Nel mezzo del cammin dei miei studi universitari incominciai ad essere affascinato dalle opere di Ludwig Mies van der Rohe, le quali destavano il mio interesse per la semplicità della costruzione e per il perfezionamento del dettaglio. Ciò che mi incuriosiva di più era il fatto che Mies non costruisce mai un manufatto fine a se stesso, il suo progetto e la sua tecnica scaturiscono dall’essenza e dalla finalità dell’edificio.

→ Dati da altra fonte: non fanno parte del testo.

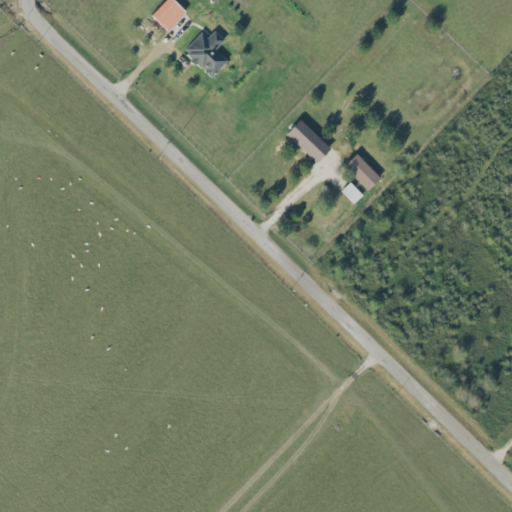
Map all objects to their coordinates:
building: (168, 13)
building: (207, 52)
building: (308, 141)
building: (362, 172)
road: (293, 198)
road: (270, 240)
road: (310, 432)
road: (502, 448)
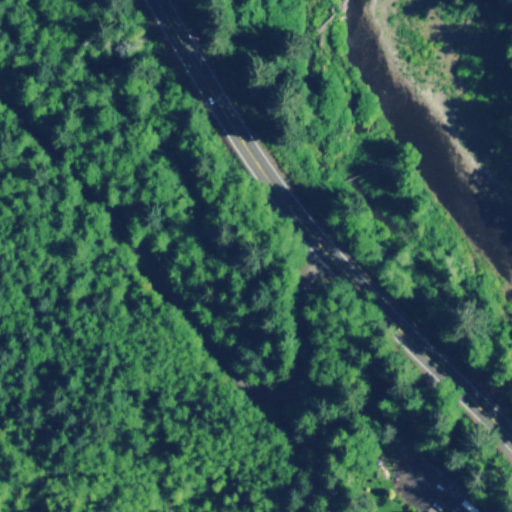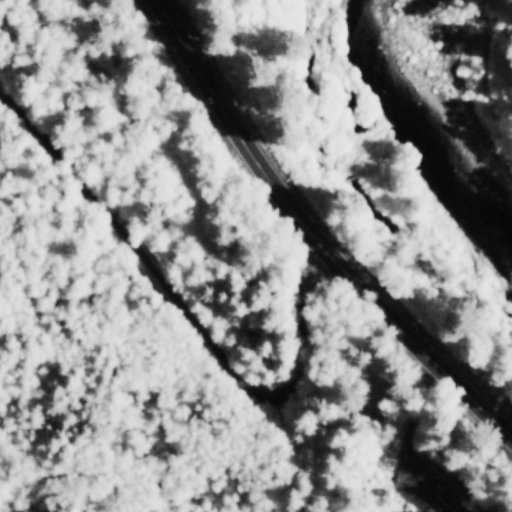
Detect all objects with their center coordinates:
river: (453, 118)
road: (311, 235)
building: (436, 510)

Egli concepisce l’opera che sta progettando come un’unità logica e non come una sequenza casuale di spazi.
Fondamentale è stata l’influenza di questo Maestro nel farmi appassionare all’architettura, quel suo paradigma della “chiarezza” costruttiva come fondamento dell’architettura e quella convinzione che la forma non è il punto da cui partire ma solo il risultato finale del processo progettuale, mi si cucivano addosso come un abito sartoriale.
Lo sforzo di Mies di adeguarsi alle esigenze tecniche lo porta a limitarsi alla combinazione di pochi materiali, ad utilizzarli in maniera economica e conforme alla loro destinazione ed a far sprigionare la loro bellezza mediante un uso ragionato.
Ritengo estremamente attuale la lezione del Mies maturo, per la quale egli stesso afferma che “La finalità dell’edificio cambia costantemente, ma non possiamo permetterci di demolirlo. Per questo capovolgiamo lo slogan di Sullivan ‘la forma segue la funzione’ e costruiamo uno spazio pratico ed economico in cui è possibile adeguare la funzione”. In un contesto, come quello odierno, in cui il recupero e la rifunzionalizzazione degli spazi edificati è sempre più prevalente rispetto alla costruzione di nuovi edifici, il mio lavoro progettuale, frutto di questo imprinting giovanile, cerca faticosamente di perseguire questi propositi.